Human Motion Analysis Based on Sequential Modeling of Radar Signal and Stereo Image Features

Falls are one of the greatest threats to elderly health in their daily living routines and activities. Therefore, it is very important to detect falls of an elderly in a timely and accurate manner, so that immediate response and proper care can be provided, by sending fall alarms to caregivers. Radar is an effective non-intrusive sensing modality which is well suited for this purpose, which can detect human motions in all types of environments, penetrate walls and fabrics, preserve privacy, and is insensitive to lighting conditions. Micro-Doppler features are utilized in radar signal corresponding to human body motions and gait to detect falls using a narrowband pulse-Doppler radar. Human motions cause time-varying Doppler signatures, which are analyzed using time-frequency representations and matching pursuit decomposition (MPD) for feature extraction and fall detection. The extracted features include MPD features and the principal components of the time-frequency signal representations.
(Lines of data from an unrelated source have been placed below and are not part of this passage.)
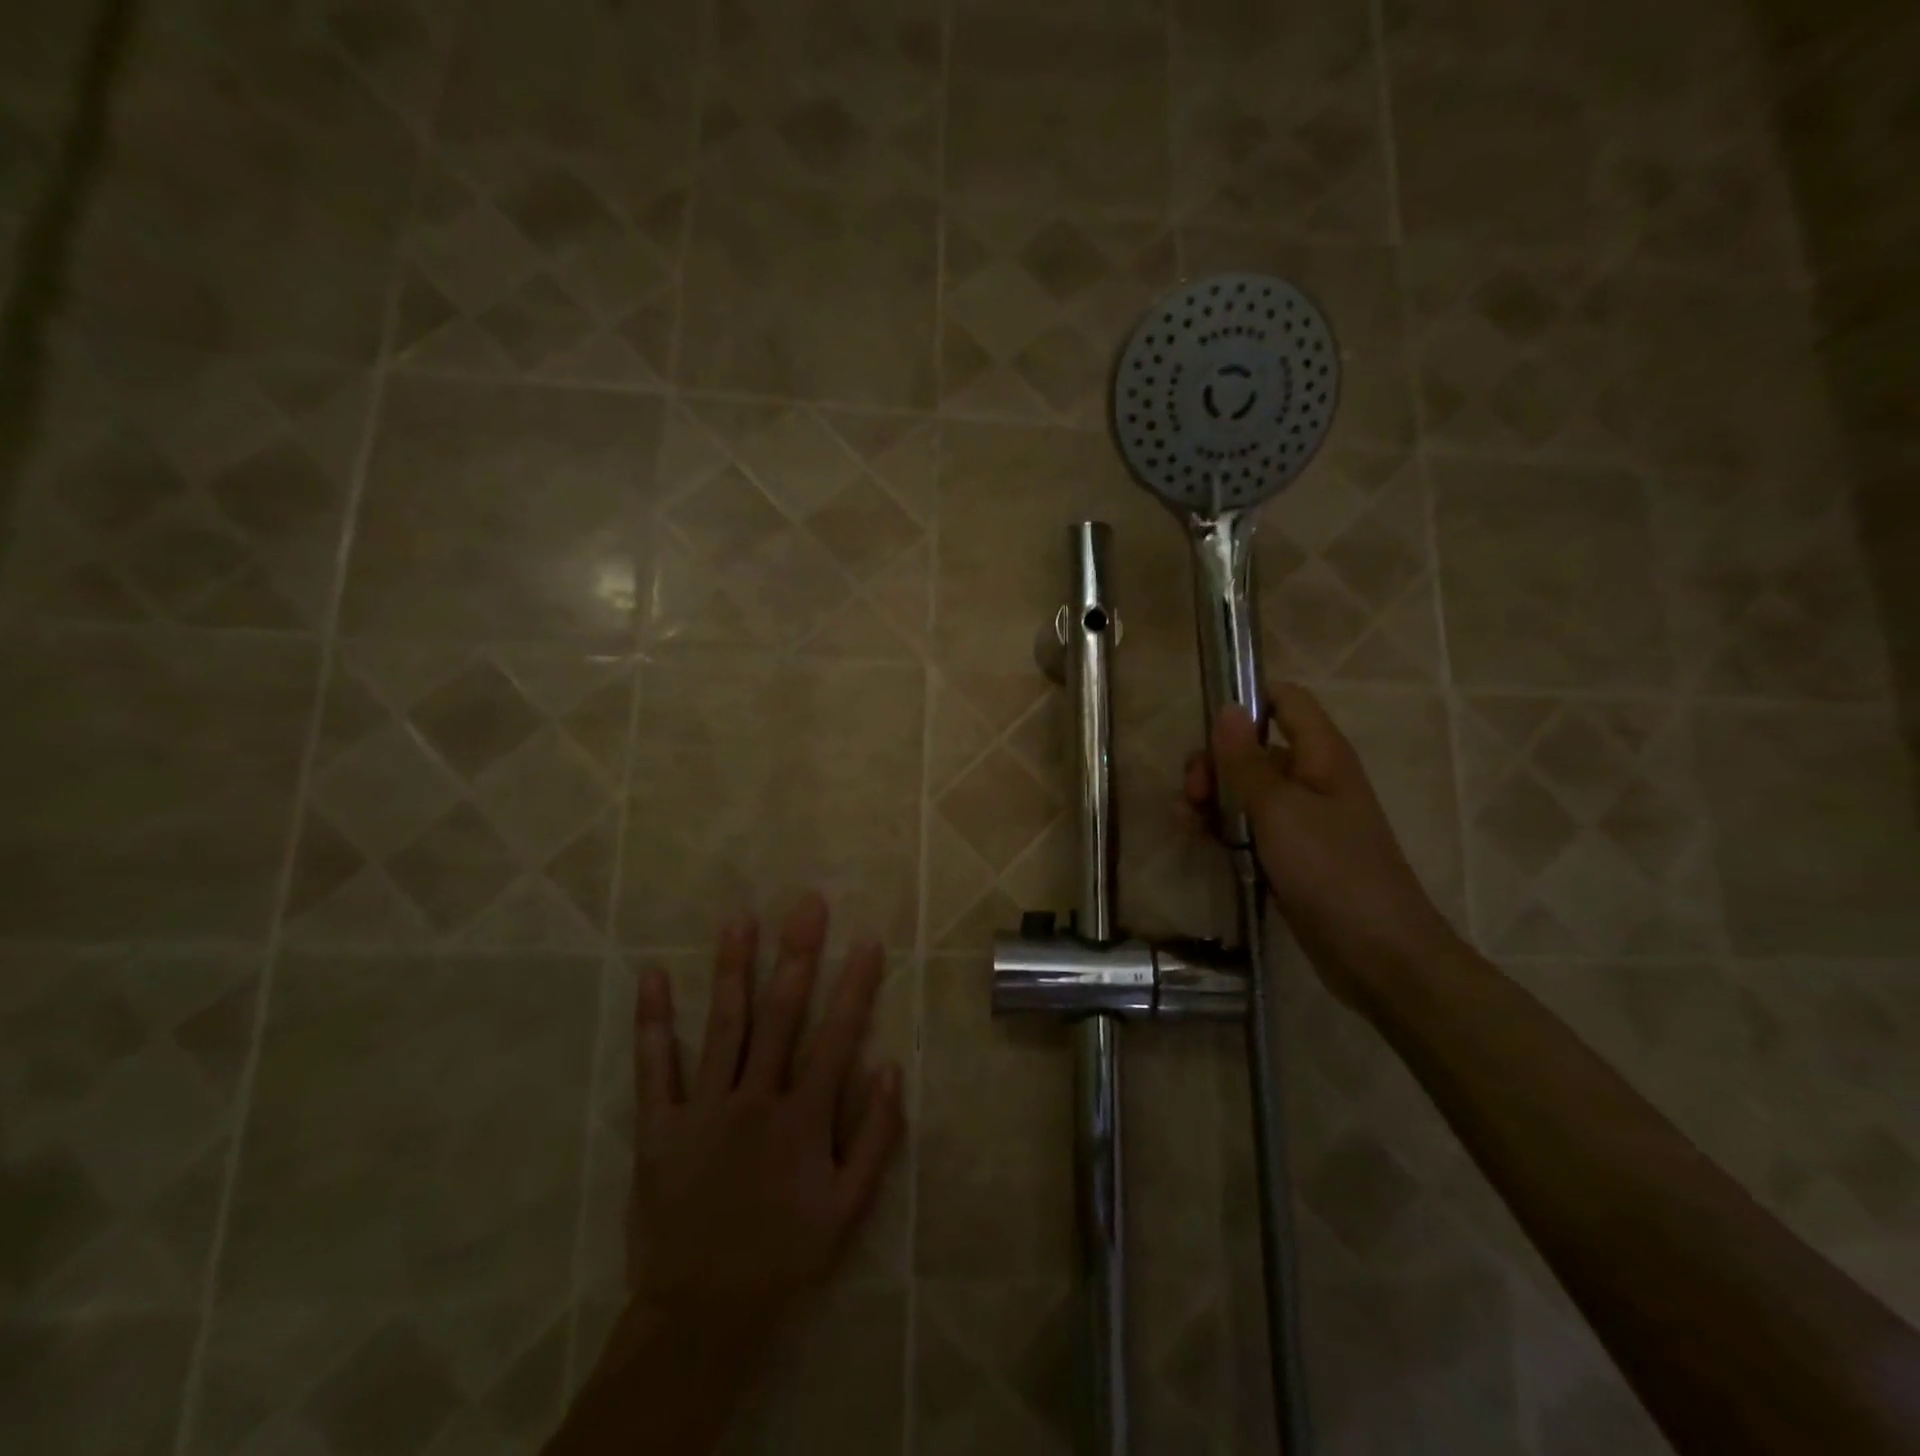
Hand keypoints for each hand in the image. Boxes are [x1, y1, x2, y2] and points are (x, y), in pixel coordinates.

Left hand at [624, 894, 903, 1381]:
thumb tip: (891, 1070)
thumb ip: (876, 1139)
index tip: (867, 941)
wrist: (702, 1313)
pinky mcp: (659, 1125)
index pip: (837, 1037)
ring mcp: (704, 1108)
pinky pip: (654, 1066)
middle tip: (805, 905)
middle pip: (780, 1015)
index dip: (855, 986)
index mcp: (803, 1118)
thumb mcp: (848, 1210)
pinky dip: (653, 1021)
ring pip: (723, 1025)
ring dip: (733, 969)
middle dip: (797, 955)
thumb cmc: (785, 1254)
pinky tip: (652, 975)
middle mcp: (755, 1098)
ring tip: (739, 919)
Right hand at [1185, 683, 1457, 1005]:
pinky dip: (1220, 825)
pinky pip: (1248, 825)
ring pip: (1244, 788)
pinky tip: (1195, 836)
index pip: (1285, 700)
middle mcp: (1311, 778)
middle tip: (1192, 790)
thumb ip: (1246, 760)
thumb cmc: (1332, 870)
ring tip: (1185, 819)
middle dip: (1215, 760)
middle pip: (1253, 747)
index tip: (1204, 722)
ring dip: (1211, 796)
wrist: (1377, 953)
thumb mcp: (1279, 810)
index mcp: (1321, 755)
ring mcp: (1300, 818)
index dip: (1246, 700)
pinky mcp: (1288, 852)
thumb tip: (1227, 707)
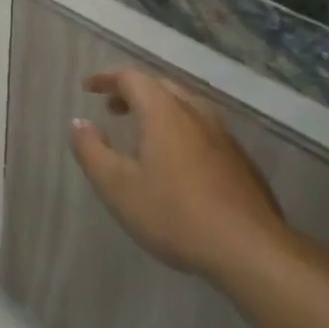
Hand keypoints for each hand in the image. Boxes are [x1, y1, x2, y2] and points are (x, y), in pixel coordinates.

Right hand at [70, 67, 295, 286]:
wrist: (251, 250)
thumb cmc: (175, 214)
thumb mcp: (118, 187)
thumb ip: (92, 151)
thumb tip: (78, 123)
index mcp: (164, 112)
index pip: (132, 77)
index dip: (107, 78)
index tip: (88, 87)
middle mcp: (195, 113)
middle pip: (160, 86)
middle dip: (132, 91)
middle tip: (112, 107)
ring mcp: (222, 135)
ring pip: (185, 106)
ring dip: (158, 109)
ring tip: (141, 132)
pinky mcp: (240, 159)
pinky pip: (202, 128)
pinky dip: (179, 128)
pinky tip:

To analyze the sequential characteristics of typical falls, the extracted features are used for training and testing hidden Markov models (HMM) in different falling scenarios. Experimental results demonstrate that the proposed algorithm and method achieve fast and accurate fall detections. The risk of falls increases sharply when the elderly or patients try to exit beds. Thus, if a bed exit can be detected at an early stage of this motion, the related injuries can be prevented with a high probability. To detect bed exit for fall prevention, the trajectory of head movements is used for recognize such human motion. A head detector is trained using the histogram of oriented gradient (HOG) features of the head and shoulder areas from recorded bed exit images. A data association algorithm is applied on the head detection results to eliminate head detection false alarms. Then the three dimensional (3D) head trajectories are constructed by matching scale-invariant feature transform (SIFT) keypoints in the detected head areas from both the left and right stereo images. The extracted 3D head trajectories are used for training and testing an HMM based classifier for recognizing bed exit activities. The results of the classifier are presented and discussed in the thesis, which demonstrates the effectiveness of the proposed stereo vision based bed exit detection approach.